[Document section Boundary: Start]
Packets being dropped somewhere in the kernel, between iptables and packet capture layers

* Packets being dropped somewhere in the kernel, between iptables and packet capture layers
@ 2019-01-28  0:17 Niklas Hambüchen
  2019-01-28  6:21 ` Florian Westphal
  0 siblings, 1 reply; 3+ messages in thread
From: Niklas Hambüchen @ 2019-01-28  0:17 UTC (permalink / raw)
  To: netdev

Hello network developers,

I'm sending this to netdev@vger.kernel.org even though http://vger.kernel.org/lkml/ still suggests linux-net@vger.kernel.org, because the latter seems to be inactive since 2011 and full of spam, and I got "unresolvable address" for it. Perhaps somebody should update the page that recommends it.
Nevertheless, please let me know if here is the wrong place.
[Document section Boundary: End]
[Data supplied Boundary: Start]
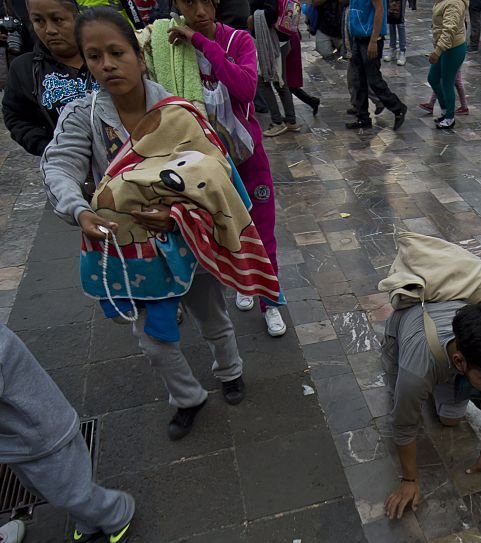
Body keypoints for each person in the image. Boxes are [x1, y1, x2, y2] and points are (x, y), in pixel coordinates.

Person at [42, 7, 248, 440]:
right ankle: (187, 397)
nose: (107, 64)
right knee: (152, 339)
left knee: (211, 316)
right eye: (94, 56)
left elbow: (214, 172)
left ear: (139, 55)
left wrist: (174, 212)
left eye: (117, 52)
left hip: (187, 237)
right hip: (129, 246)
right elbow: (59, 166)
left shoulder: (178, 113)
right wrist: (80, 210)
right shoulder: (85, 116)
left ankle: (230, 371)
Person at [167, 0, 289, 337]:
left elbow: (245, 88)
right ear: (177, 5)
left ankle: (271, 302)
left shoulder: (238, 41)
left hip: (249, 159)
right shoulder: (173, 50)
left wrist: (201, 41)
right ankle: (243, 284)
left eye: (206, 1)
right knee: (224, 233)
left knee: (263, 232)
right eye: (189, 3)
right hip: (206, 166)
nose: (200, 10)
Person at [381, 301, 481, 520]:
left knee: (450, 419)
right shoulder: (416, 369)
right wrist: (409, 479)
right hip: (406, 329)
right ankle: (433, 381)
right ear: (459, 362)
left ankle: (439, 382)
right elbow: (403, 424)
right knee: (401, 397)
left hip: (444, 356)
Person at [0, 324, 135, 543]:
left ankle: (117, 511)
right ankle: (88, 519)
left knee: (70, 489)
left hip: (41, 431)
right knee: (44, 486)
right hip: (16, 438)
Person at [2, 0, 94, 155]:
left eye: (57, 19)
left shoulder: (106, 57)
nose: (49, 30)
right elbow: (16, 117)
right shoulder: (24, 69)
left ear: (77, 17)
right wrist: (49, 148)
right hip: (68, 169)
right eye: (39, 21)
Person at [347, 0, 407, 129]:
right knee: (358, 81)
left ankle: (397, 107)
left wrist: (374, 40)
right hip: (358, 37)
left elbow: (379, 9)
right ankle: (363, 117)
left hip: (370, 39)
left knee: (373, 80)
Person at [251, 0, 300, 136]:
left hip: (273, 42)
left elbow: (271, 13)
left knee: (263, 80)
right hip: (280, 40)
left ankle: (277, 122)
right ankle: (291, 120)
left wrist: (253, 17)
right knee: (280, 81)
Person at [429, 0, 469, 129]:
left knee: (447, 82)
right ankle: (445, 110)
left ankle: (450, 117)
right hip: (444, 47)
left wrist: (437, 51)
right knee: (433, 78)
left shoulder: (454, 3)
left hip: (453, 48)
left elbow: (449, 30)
[Data supplied Boundary: End]
[Data supplied Boundary: Start]
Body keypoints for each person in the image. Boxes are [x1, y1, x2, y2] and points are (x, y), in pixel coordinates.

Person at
[Data supplied Boundary: End]
Exercise instructions =>
a - Reproduce the mailing list post about dropped kernel packets word for word, from "I'm sending this" up to and including "the wrong place.".
b - Carry on the mailing list post about packets dropped between iptables and packet capture, starting right after its last sentence.

Exercise answers =>
a -
I'm sending this to netdev@vger.kernel.org even though http://vger.kernel.org/lkml/ still suggests linux-net@vger.kernel.org, because the latter seems to be inactive since 2011 and full of spam, and I got "unresolvable address" for it. Perhaps somebody should update the page that recommends it.
Nevertheless, please let me know if here is the wrong place.

b -
## Problem

Some DNS requests on my machine take 5 seconds when a specific network interface is used.
This makes using a web browser a total pain.

I suspect this is a problem in the kernel, somewhere between the iptables layer and the level on which Wireshark/tcpdump operates.

I give the reasoning for this suspicion below.

It happens in around 5% of the invocations of `dig ifconfig.me @1.1.1.1`.
(It doesn't matter which nameserver or domain is used, I'm just using `1.1.1.1` as an example because it can be nicely grepped in logs.)
My usual DNS resolution time is 1 ms.

I can reproduce the problem in less than 1 second by running `while true; do date; time dig ifconfig.me @1.1.1.1; done`.
A couple successful invocations flush by, then `dig` hangs for 5 seconds.

I'm fairly certain 5 seconds is a timeout implemented by `dig`/`glibc`; it's what it does when it doesn't get a response to its UDP requests.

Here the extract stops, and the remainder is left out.